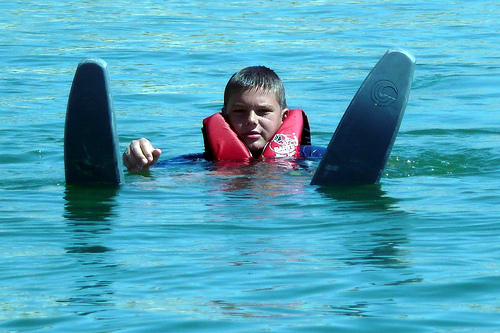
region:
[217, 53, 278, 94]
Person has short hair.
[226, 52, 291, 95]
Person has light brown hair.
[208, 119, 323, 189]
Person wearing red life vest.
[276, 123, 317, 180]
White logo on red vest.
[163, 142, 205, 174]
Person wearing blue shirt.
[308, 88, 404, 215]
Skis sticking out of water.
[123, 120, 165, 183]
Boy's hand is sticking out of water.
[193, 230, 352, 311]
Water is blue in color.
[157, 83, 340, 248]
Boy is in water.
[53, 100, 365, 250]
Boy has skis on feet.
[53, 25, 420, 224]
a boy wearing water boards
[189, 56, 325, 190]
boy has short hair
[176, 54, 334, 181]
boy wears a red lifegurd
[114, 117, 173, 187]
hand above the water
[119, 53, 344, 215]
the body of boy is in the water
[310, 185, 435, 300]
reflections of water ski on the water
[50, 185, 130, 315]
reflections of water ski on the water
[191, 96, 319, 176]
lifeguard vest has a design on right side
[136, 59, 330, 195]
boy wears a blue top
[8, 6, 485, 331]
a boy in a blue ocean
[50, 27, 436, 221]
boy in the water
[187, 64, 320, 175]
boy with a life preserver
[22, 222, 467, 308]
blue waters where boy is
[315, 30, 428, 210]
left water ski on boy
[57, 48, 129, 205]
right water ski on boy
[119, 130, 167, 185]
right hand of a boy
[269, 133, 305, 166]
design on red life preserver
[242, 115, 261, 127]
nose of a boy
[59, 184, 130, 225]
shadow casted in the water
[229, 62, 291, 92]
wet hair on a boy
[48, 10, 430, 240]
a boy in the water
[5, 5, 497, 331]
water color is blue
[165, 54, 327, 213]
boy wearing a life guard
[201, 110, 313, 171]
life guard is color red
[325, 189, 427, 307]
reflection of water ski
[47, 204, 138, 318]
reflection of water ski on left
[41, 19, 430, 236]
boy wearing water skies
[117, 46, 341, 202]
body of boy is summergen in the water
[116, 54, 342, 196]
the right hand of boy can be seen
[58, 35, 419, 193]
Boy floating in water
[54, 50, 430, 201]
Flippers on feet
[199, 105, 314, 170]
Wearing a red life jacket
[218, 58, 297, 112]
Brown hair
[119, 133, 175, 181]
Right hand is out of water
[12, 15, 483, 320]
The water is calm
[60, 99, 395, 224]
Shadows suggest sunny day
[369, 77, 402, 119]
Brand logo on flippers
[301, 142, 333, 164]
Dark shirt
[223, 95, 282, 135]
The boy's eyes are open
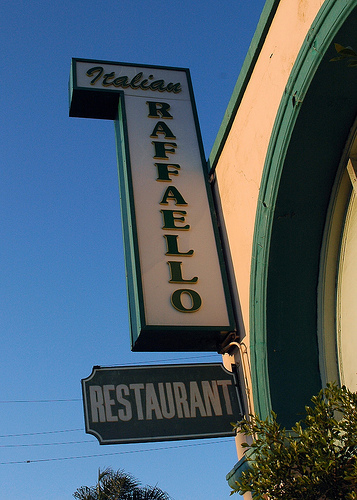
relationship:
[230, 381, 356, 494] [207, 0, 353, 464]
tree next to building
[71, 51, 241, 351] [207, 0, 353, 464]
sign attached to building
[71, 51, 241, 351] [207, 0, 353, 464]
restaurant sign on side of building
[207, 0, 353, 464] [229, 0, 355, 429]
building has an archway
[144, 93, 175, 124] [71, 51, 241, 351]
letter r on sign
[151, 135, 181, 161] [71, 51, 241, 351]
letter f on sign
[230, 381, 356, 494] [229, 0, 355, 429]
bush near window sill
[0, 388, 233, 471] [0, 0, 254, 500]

--- INSTRUCTIONS TO FOLLOW ---
Arrange the part of the listing above that opens with the line containing "[12, 15, 483, 320]" and runs through the end of the listing as a numbered list, skipping blank lines. Leave the pictures out of your answer.

--- EXERCISE OUTPUT ---
1. [12, 15, 483, 320]
2. The water is calm
3. [60, 99, 395, 224]
4. Shadows suggest sunny day
5. [369, 77, 402, 119]
6. Brand logo on flippers
7. [301, 142, 333, 164]
8. Dark shirt
9. [223, 95, 282, 135]
10. The boy's eyes are open
11. relationship:
12. [230, 381, 356, 494] [207, 0, 353, 464]
13. tree next to building
14. [71, 51, 241, 351] [207, 0, 353, 464]
15. sign attached to building
16. [71, 51, 241, 351] [207, 0, 353, 464]
17. restaurant sign on side of building
18. [207, 0, 353, 464] [229, 0, 355, 429]
19. building has an archway
20. [144, 93, 175, 124] [71, 51, 241, 351]
21. letter r on sign
22. [151, 135, 181, 161] [71, 51, 241, 351]
23. letter f on sign
24. [230, 381, 356, 494] [229, 0, 355, 429]
25. bush near window sill
26. [0, 388, 233, 471] [0, 0, 254, 500]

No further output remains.